Once you hear the details of victory, it is hard to distinguish it from a defeat
Jean-Paul Sartre
The problems of victory are more agreeable than those of defeat, but they are no less difficult.
Winston Churchill
Victory is sweetest when you've known defeat.
Malcolm S. Forbes
Victory and defeat are each of the same price.
Thomas Jefferson
Time is everything; five minutes make the difference between victory and defeat.
Horatio Nelson
Obstacles are necessary for success because in selling, as in all careers of importance, victory comes only after many struggles and countless defeats. Yet each struggle, each defeat, sharpens your skills and strengths, your courage and your endurance, your ability and your confidence and thus each obstacle is a comrade-in-arms forcing you to become better… or quit. Each rebuff is an opportunity to move forward; turn away from them, avoid them, and you throw away your future.
Og Mandino
If you don't invest very much, then defeat doesn't hurt very much and winning isn't very exciting.
Dick Vermeil
When defeat comes, accept it as a signal that your plans are not sound, rebuild those plans, and set sail once more toward your coveted goal.
Napoleon Hill
The goal of all inanimate objects is to resist man and ultimately defeat him.
Russell Baker
There is no failure except in no longer trying.

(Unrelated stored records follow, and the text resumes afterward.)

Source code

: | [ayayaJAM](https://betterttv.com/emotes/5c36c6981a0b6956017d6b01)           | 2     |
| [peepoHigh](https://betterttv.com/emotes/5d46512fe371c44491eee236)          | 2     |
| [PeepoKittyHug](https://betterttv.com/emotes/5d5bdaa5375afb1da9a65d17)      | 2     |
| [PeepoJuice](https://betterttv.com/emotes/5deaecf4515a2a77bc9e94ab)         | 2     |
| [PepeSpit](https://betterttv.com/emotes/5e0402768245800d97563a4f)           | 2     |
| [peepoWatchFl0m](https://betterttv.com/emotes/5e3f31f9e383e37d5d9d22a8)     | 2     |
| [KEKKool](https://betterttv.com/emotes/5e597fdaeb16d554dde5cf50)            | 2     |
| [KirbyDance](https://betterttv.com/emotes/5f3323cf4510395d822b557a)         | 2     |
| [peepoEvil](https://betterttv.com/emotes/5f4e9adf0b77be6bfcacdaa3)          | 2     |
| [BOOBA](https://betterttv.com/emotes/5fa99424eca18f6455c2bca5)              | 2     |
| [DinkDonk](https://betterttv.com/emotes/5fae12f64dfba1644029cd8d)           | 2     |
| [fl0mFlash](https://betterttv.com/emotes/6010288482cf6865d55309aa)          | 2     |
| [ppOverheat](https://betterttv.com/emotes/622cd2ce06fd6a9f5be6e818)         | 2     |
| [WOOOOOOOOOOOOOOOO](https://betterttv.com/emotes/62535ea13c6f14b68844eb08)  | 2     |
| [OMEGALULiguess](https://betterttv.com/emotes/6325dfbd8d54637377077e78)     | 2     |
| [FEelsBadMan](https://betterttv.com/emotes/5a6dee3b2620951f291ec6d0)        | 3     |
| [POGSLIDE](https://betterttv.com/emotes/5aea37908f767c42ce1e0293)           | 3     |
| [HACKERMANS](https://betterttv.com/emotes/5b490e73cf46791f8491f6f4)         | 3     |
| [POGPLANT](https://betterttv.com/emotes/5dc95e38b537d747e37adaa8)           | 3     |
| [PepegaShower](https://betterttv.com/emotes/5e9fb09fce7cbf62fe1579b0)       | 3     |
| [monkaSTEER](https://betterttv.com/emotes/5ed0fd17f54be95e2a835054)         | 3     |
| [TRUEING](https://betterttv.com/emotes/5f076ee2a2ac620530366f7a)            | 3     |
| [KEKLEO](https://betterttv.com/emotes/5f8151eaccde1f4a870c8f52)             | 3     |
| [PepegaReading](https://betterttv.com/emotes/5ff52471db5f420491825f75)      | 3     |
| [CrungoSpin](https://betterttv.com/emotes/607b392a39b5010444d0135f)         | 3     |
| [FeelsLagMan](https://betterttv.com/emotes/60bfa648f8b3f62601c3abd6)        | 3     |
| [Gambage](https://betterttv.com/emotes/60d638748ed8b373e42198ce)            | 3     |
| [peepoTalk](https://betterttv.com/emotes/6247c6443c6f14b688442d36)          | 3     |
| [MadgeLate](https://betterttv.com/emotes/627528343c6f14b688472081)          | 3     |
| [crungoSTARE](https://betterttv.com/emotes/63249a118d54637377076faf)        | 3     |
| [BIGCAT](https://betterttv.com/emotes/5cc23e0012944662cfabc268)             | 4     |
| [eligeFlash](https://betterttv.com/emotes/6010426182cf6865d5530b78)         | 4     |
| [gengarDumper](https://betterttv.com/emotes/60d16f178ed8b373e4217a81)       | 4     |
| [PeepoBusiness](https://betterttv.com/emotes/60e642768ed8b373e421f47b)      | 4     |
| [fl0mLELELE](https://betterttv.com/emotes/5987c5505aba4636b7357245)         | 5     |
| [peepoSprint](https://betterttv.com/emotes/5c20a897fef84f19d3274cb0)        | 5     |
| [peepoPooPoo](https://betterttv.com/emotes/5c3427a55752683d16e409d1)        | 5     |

There is no defeat except from within, no really insurmountable barrier save our own inherent weakness of purpose.
Kin Hubbard
Defeat may test you; it need not stop you. If at first you don't succeed, try another way. For every obstacle there is a solution. Nothing in the world can take the place of persistence. The greatest mistake is giving up.
Unknown
We have a problem for those who advocate competitive equality of opportunity: the prizes won in the competitions of the first generation will tend to defeat the requirements of equality of opportunity for the next.
Lloyd Thomas
It is not the critic who counts; not the man who points out how the strong man stumbles, or where the doer of deeds could have done them better. The credit belongs to the man who is actually in the arena, whose face is marred by dust and sweat and blood, who strives valiantly; who errs and comes short again and again; because there is not effort without error and shortcomings; but who does actually strive to do the deed; who knows the great enthusiasm, the great devotion, who spends himself in a worthy cause, who at the best knows in the end the triumph of high achievement and who at the worst, if he fails, at least he fails while daring greatly. So that his place shall never be with those cold and timid souls who know neither victory nor defeat.